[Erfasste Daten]
________________

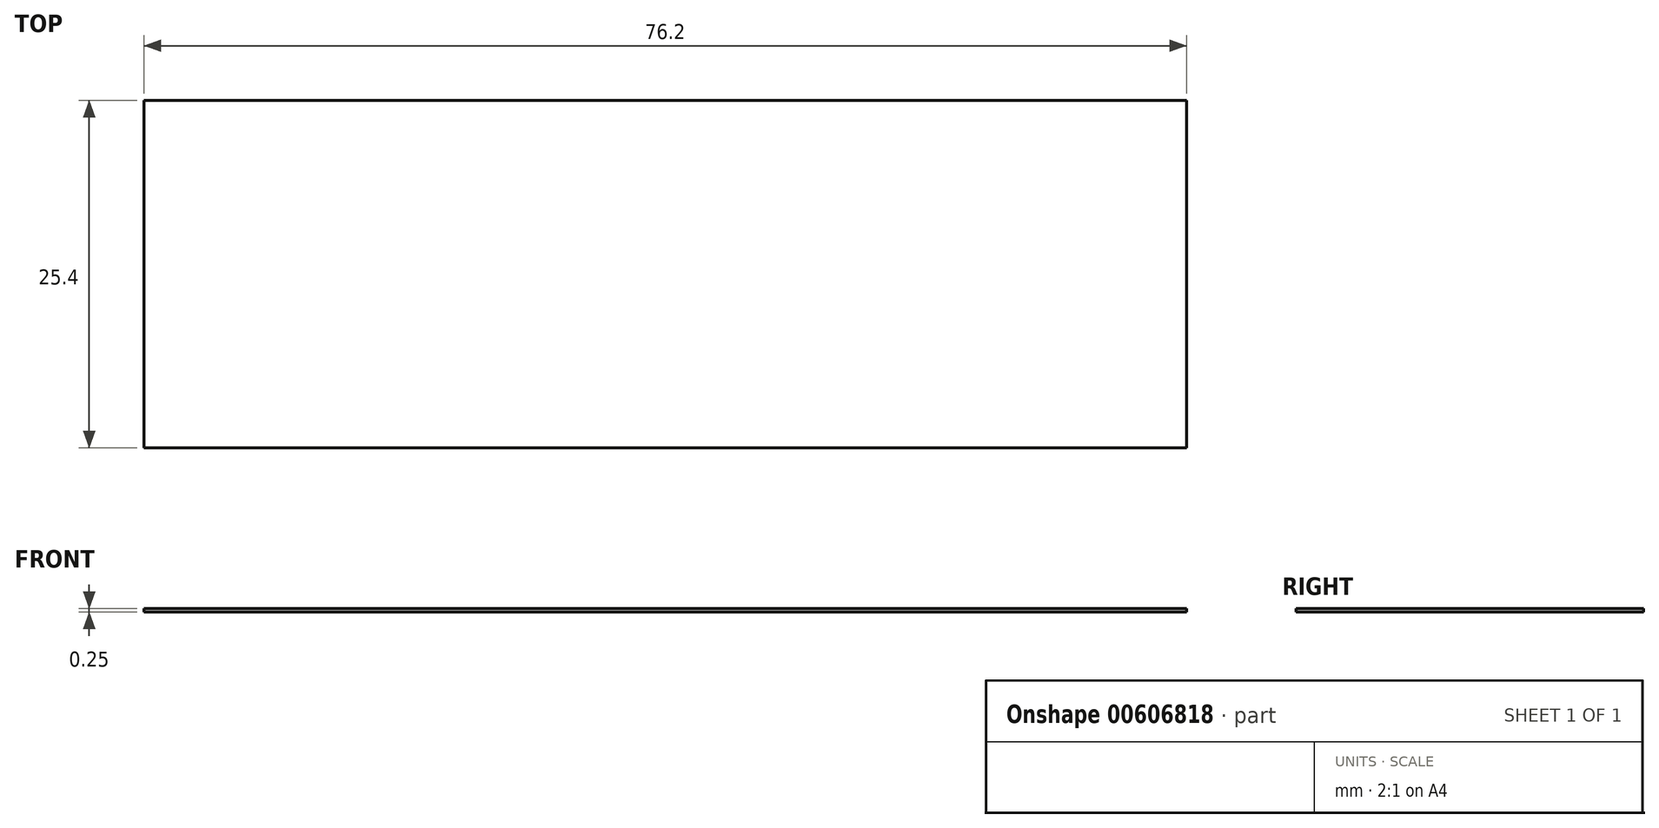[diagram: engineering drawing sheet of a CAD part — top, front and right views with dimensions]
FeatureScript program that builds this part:
annotation { "Feature Type Name" : "Feature", "Feature Type Description" : "" }
export const myFeature = defineFeature(function(context is Context, id is Id, definition is map)
    precondition{}
    {
        {
            var Q0;
            Q0=qCreatedBy(makeId("Top.planeOp"),FACE);
            var sketch = newSketch(context, id + "F0", { "sketchPlane" : qUnion([Q0])});
            skLineSegment(sketch, "E0.bottom", {"start": v(38.1, 12.7) * mm, "end": v(-38.1, 12.7) * mm});
            skLineSegment(sketch, "E0.top", {"start": v(38.1, -12.7) * mm, "end": v(-38.1, -12.7) * mm});
            skLineSegment(sketch, "E0.left", {"start": v(38.1, 12.7) * mm, "end": v(38.1, -12.7) * mm});
            skLineSegment(sketch, "E0.right", {"start": v(-38.1, 12.7) * mm, "end": v(-38.1, -12.7) * mm});
            skPoint(sketch, "E0.middle", {"position": v(0, 0) * mm});
            skSolve(sketch);
        }
        {
            var Q0;
            Q0 = qSketchRegion(id + "F0", true);
            extrude(context, id + "F1", {"entities" : qUnion([Q0]), "depth" : 0.25 * mm, "offsetDistance" : 25.4 * mm});
        }
    });
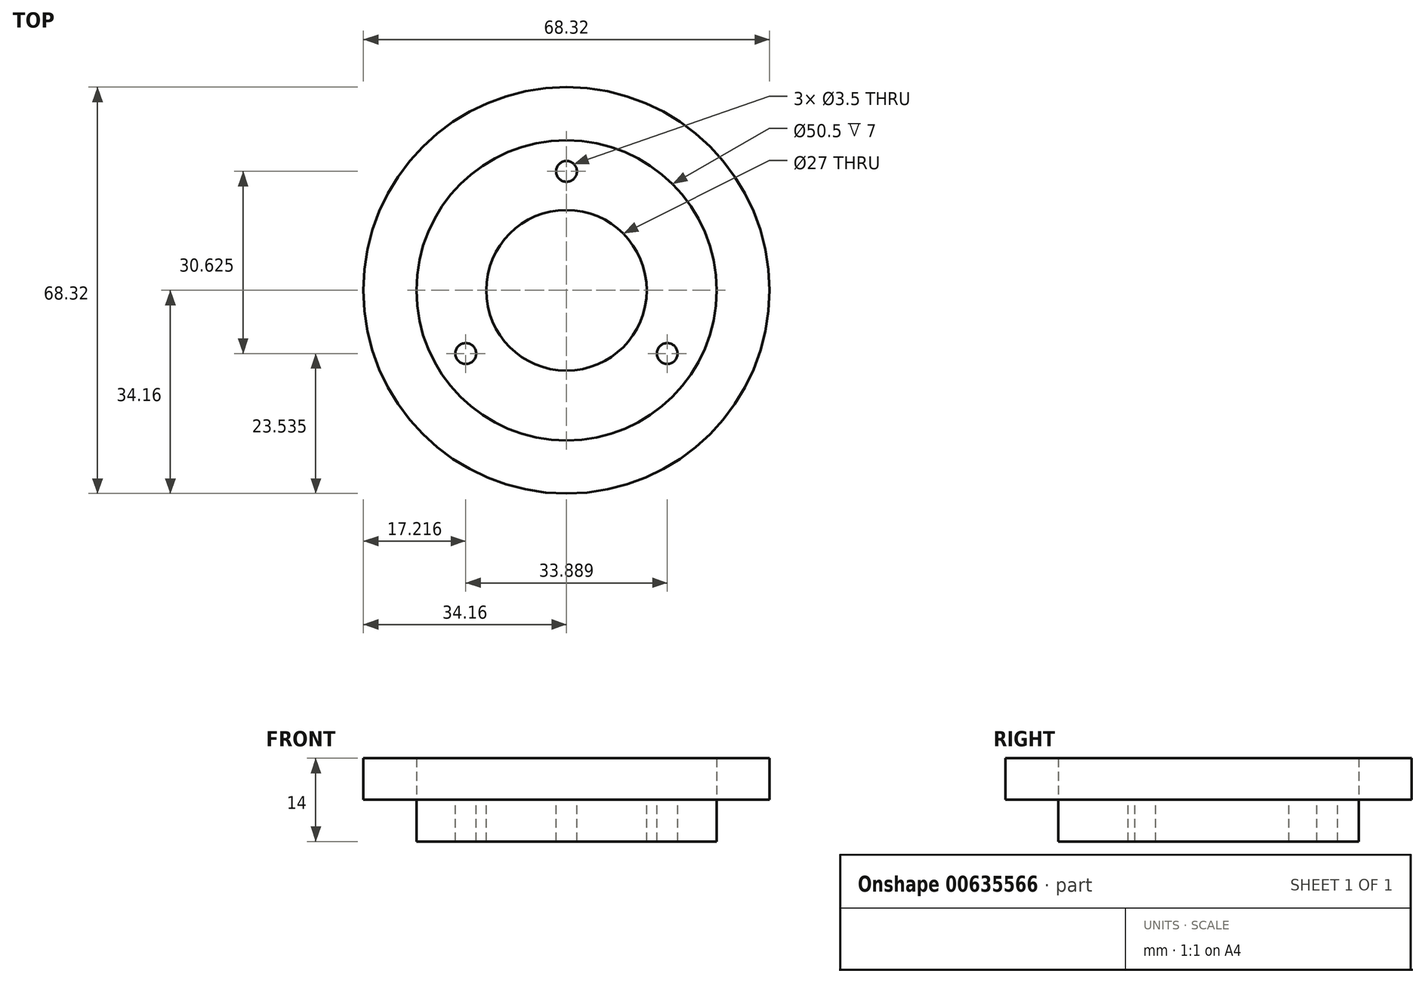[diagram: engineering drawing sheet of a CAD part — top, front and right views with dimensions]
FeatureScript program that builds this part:
annotation { "Feature Type Name" : "Feature", "Feature Type Description" : "" }
export const myFeature = defineFeature(function(context is Context, id is Id, definition is map)
    precondition{}
    {
        {
            var Q0;
            Q0=qCreatedBy(makeId("Top.planeOp"),FACE);
            var sketch = newSketch(context, id + "F0", { "sketchPlane" : qUnion([Q0])});
            skCircle(sketch, "E0", {"center": v(0, 0) * mm, "radius": 13.5 * mm});
            skCircle(sketch, "E1", {"center": v(0, 0) * mm, "radius": 25.25 * mm});
            skCircle(sketch, "E2", {"center": v(0, 20) * mm, "radius": 1.75 * mm});
            skCircle(sketch, "E3", {"center": v(-16.94, -10.63) * mm, "radius": 1.75 * mm});
            skCircle(sketch, "E4", {"center": v(16.94, -10.62) * mm, "radius": 1.75 * mm});
            skCircle(sketch, "E5", {"center": v(0, 0) * mm, "radius": 34.16 * mm});
            skSolve(sketch);
        }
        {
            var Q0;
            Q0=makeQuery(id+"F0.imprint","IMPRINT",FACE,{"disambiguationData":[TD([[makeQuery(id+"F0.imprint","IMPRINT",EDGE,{"derivedFrom":sQuery(id+"F0.wireOp",EDGE,"E0")}),-1.0]])]});
            extrude(context, id + "F1", {"entities" : qUnion([Q0]), "oppositeDirection" : true, "depth" : 7 * mm, "offsetDistance" : 25.4 * mm});
        }
        {
            var Q0;
            Q0=makeQuery(id+"F0.imprint","IMPRINT",FACE,{"disambiguationData":[TD([[makeQuery(id+"F0.imprint","IMPRINT",EDGE,{"derivedFrom":sQuery(id+"F0.wireOp",EDGE,"E1")}),-1.0]])]});
            var Q1;
            Q1=sQuery(id+"F0.wireOp",EDGE,"E5");
            var Q2;
            Q2=sQuery(id+"F0.wireOp",EDGE,"E1");
            extrude(context, id + "F2", {"entities" : qUnion([Q0]), "surfaceEntities" : qUnion([Q1, Q2]), "depth" : 7 * mm, "offsetDistance" : 25.4 * mm});
        }
    });
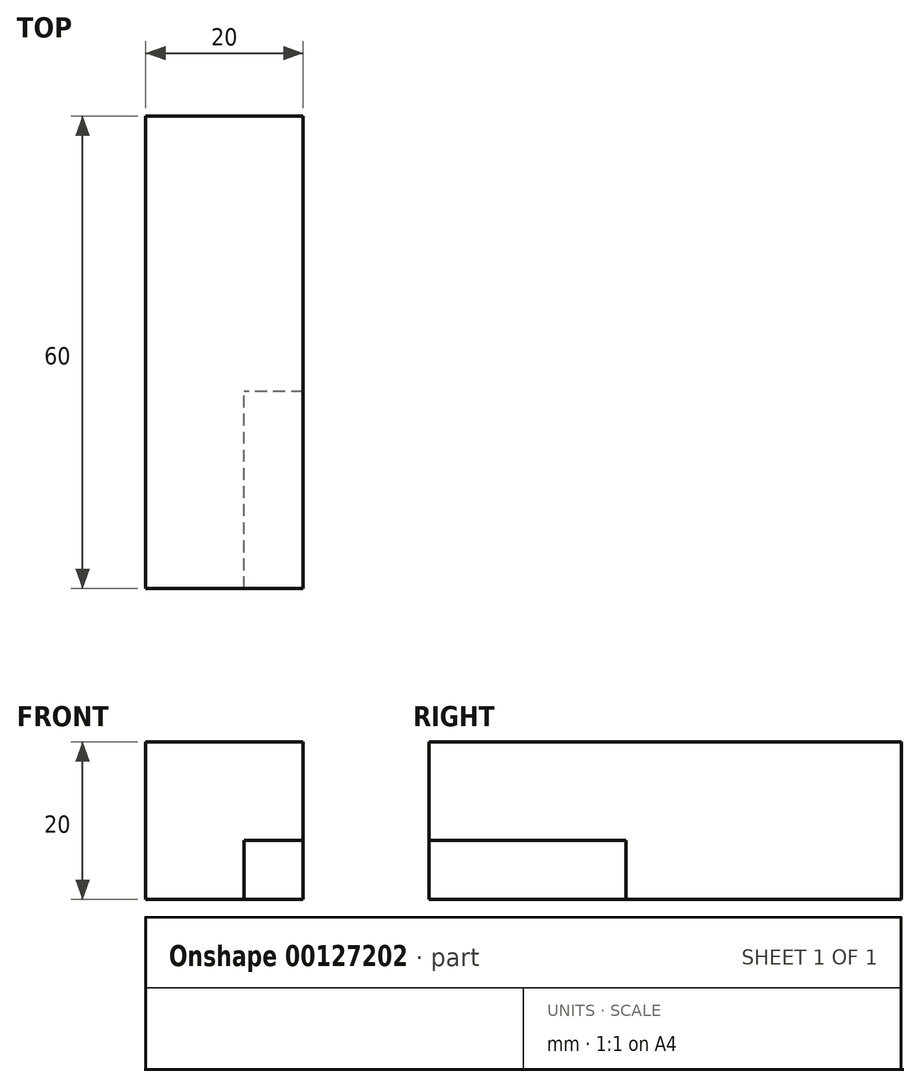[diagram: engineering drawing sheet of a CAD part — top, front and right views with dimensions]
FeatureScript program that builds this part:
annotation { "Feature Type Name" : "Feature", "Feature Type Description" : "" }
export const myFeature = defineFeature(function(context is Context, id is Id, definition is map)
    precondition{}
    {
        {
            var Q0;
            Q0=qCreatedBy(makeId("Front.planeOp"),FACE);
            var sketch = newSketch(context, id + "F0", { "sketchPlane" : qUnion([Q0])});
            skLineSegment(sketch, "E0.bottom", {"start": v(-7.5, 0) * mm, "end": v(-20, 0) * mm});
            skLineSegment(sketch, "E0.top", {"start": v(0, 20) * mm, "end": v(-20, 20) * mm});
            skLineSegment(sketch, "E0.left", {"start": v(0, 7.5) * mm, "end": v(0, 20) * mm});
            skLineSegment(sketch, "E0.right", {"start": v(-20, 0) * mm, "end": v(-20, 20) * mm});
            skLineSegment(sketch, "E1.top", {"start": v(0, 7.5) * mm, "end": v(-7.5, 7.5) * mm});
            skLineSegment(sketch, "E1.right", {"start": v(-7.5, 0) * mm, "end": v(-7.5, 7.5) * mm});
            skSolve(sketch);
        }
        {
            var Q0;
            Q0 = qSketchRegion(id + "F0", true);
            extrude(context, id + "F1", {"entities" : qUnion([Q0]), "depth" : 60 * mm});
        }
        {
            var Q0;
            Q0=makeQuery(id+"F1.opExtrude","CAP_FACE",FACE,{"disambiguationData":[OSD([sQuery(id+"F0.wireOp",EDGE,"E0.bottom"),sQuery(id+"F0.wireOp",EDGE,"E0.top"),sQuery(id+"F0.wireOp",EDGE,"E0.left"),sQuery(id+"F0.wireOp",EDGE,"E0.right"),sQuery(id+"F0.wireOp",EDGE,"E1.top"),sQuery(id+"F0.wireOp",EDGE,"E1.right")])],"isStart":true});
            var sketch = newSketch(context, id + "F2", { "sketchPlane" : qUnion([Q0])});
            skLineSegment(sketch, "E2.bottom", {"start": v(0, 7.5) * mm, "end": v(7.5, 7.5) * mm});
            skLineSegment(sketch, "E2.top", {"start": v(0, 0) * mm, "end": v(7.5, 0) * mm});
            skLineSegment(sketch, "E2.left", {"start": v(0, 7.5) * mm, "end": v(0, 0) * mm});
            skLineSegment(sketch, "E2.right", {"start": v(7.5, 7.5) * mm, "end": v(7.5, 0) * mm});
            skSolve(sketch);
        }
        {
            var Q0;
            Q0 = qSketchRegion(id + "F2", true);
            extrude(context, id + "F3", {"entities" : qUnion([Q0]), "operationType" : NewBodyOperationType.ADD, "oppositeDirection" : true, "depth" : 35 * mm});
        }
    });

________________

*Zu lösende Aufgabe*.
Entnehmen Sie dem gesamten Material oben den Text und geben Sie ihn zeichengenau wieder. Lassen Sie dabei die Abbildungen weg.

*Antwort zur Aufgabe*.
[diagram: engineering drawing sheet of a CAD part — top, front and right views with dimensions]
FeatureScript program that builds this part:
annotation { "Feature Type Name" : "Feature", "Feature Type Description" : "" }
export const myFeature = defineFeature(function(context is Context, id is Id, definition is map)
    precondition{}
    {
        {
            var Q0;
            Q0=qCreatedBy(makeId("Top.planeOp"),FACE);
            var sketch = newSketch(context, id + "F0", { "sketchPlane" : qUnion([Q0])});
            skLineSegment(sketch, "E0.bottom", {"start": v(38.1, 12.7) * mm, "end": v(-38.1, 12.7) * mm});
            skLineSegment(sketch, "E0.top", {"start": v(38.1, -12.7) * mm, "end": v(-38.1, -12.7) * mm});
            skLineSegment(sketch, "E0.left", {"start": v(38.1, 12.7) * mm, "end": v(38.1, -12.7) * mm});
            skLineSegment(sketch, "E0.right", {"start": v(-38.1, 12.7) * mm, "end": v(-38.1, -12.7) * mm});
            skPoint(sketch, "E0.middle", {"position": v(0, 0) * mm});
            skSolve(sketch);
        }
        {
            var Q0;
            Q0 = qSketchRegion(id + "F0", true);
            extrude(context, id + "F1", {"entities" : qUnion([Q0]), "depth" : 0.25 * mm, "offsetDistance" : 25.4 * mm});
        }
    });
[diagram: engineering drawing sheet of a CAD part — top, front and right views with dimensions]
FeatureScript program that builds this part:
annotation { "Feature Type Name" : "Feature", "Feature Type Description" : "" }
export const myFeature = defineFeature(function(context is Context, id is Id, definition is map)
    precondition{}
    {
        {
            var Q0;
            Q0=qCreatedBy(makeId("Top.planeOp"),FACE);
            var sketch = newSketch(context, id + "F0", { "sketchPlane" : qUnion([Q0])});
            skCircle(sketch, "E0", {"center": v(0, 0) * mm, "radius": 13.5 * mm});
            skCircle(sketch, "E1", {"center": v(0, 0) * mm, "radius": 25.25 * mm});
            skCircle(sketch, "E2", {"center": v(0, 20) * mm, "radius": 1.75 * mm});
            skCircle(sketch, "E3", {"center": v(-16.94, -10.63) * mm, "radius": 1.75 * mm});
            skCircle(sketch, "E4", {"center": v(16.94, -10.62) * mm, "radius": 1.75 * mm});
            skCircle(sketch, "E5", {"center": v(0, 0) * mm, "radius": 34.16 * mm});
            skSolve(sketch);
        }
        {
            var Q0;
            Q0=makeQuery(id+"F0.imprint","IMPRINT",FACE,{"disambiguationData":[TD([[makeQuery(id+"F0.imprint","IMPRINT",EDGE,{"derivedFrom":sQuery(id+"F0.wireOp",EDGE,"E0")}),-1.0]])]});
            extrude(context, id + "F1", {"entities" : qUnion([Q0]), "oppositeDirection" : true, "depth" : 7 * mm, "offsetDistance" : 25.4 * mm});
        }
        {
            var Q0;
            Q0=makeQuery(id+"F0.imprint","IMPRINT",FACE,{"disambiguationData":[TD([[makeQuery(id+"F0.imprint","IMPRINT",EDGE,{"derivedFrom":sQuery(id+"F0.wireOp",EDGE,"E1")}),-1.0]])]});
            var Q1;
            Q1=sQuery(id+"F0.wireOp",EDGE,"E5");
            var Q2;
            Q2=sQuery(id+"F0.wireOp",EDGE,"E1");
            extrude(context, id + "F2", {"entities" : qUnion([Q0]), "surfaceEntities" : qUnion([Q1, Q2]), "depth" : 7 * mm, "offsetDistance" : 25.4 * mm});
        }
    });
[diagram: engineering drawing sheet of a CAD part — top, front and right views with dimensions]
FeatureScript program that builds this part:
annotation { "Feature Type Name" : "Feature", "Feature Type Description" : "" }
export const myFeature = defineFeature(function(context is Context, id is Id, definition is map)
    precondition{}
    {
        {
            var Q0;
            Q0=qCreatedBy(makeId("Front.planeOp"),FACE);
            var sketch = newSketch(context, id + "F0", { "sketchPlane" : qUnion([Q0])});
            skLineSegment(sketch, "E0.bottom", {"start": v(-7.5, 0) * mm, "end": v(-20, 0) * mm});
            skLineSegment(sketch, "E0.top", {"start": v(0, 20) * mm, "end": v(-20, 20) * mm});
            skLineSegment(sketch, "E0.left", {"start": v(0, 7.5) * mm, "end": v(0, 20) * mm});
            skLineSegment(sketch, "E0.right", {"start": v(-20, 0) * mm, "end": v(-20, 20) * mm});
            skLineSegment(sketch, "E1.top", {"start": v(0, 7.5) * mm, "end": v(-7.5, 7.5) * mm});
            skLineSegment(sketch, "E1.right", {"start": v(-7.5, 0) * mm, "end": v(-7.5, 7.5) * mm});
            skSolve(sketch);
        }
        {
            var Q0;
            Q0 = qSketchRegion(id + "F0", true);
            extrude(context, id + "F1", {"entities" : qUnion([Q0]), "depth" : 60 * mm});
        }
        {
            var Q0;
            Q0=makeQuery(id+"F1.opExtrude","CAP_FACE",FACE,{"disambiguationData":[OSD([sQuery(id+"F0.wireOp",EDGE,"E0.bottom"),sQuery(id+"F0.wireOp",EDGE,"E0.top"),sQuery(id+"F0.wireOp",EDGE,"E0.left"),sQuery(id+"F0.wireOp",EDGE,"E0.right"),sQuery(id+"F0.wireOp",EDGE,"E1.top"),sQuery(id+"F0.wireOp",EDGE,"E1.right")])],"isStart":true});
            var sketch = newSketch(context, id + "F2", { "sketchPlane" : qUnion([Q0])});
            skLineSegment(sketch, "E2.bottom", {"start": v(0, 7.5) * mm, "end": v(7.5, 7.5) * mm});
            skLineSegment(sketch, "E2.top", {"start": v(0, 0) * mm, "end": v(7.5, 0) * mm});
            skLineSegment(sketch, "E2.left", {"start": v(0, 7.5) * mm, "end": v(0, 0) * mm});
            skLineSegment(sketch, "E2.right", {"start": v(7.5, 7.5) * mm, "end": v(7.5, 0) * mm});
            skSolve(sketch);
        }
        {
            var Q0;
            Q0 = qSketchRegion(id + "F2", true);
            extrude(context, id + "F3", {"entities" : qUnion([Q0]), "operationType" : NewBodyOperationType.ADD, "oppositeDirection" : true, "depth" : 35 * mm});
        }
    });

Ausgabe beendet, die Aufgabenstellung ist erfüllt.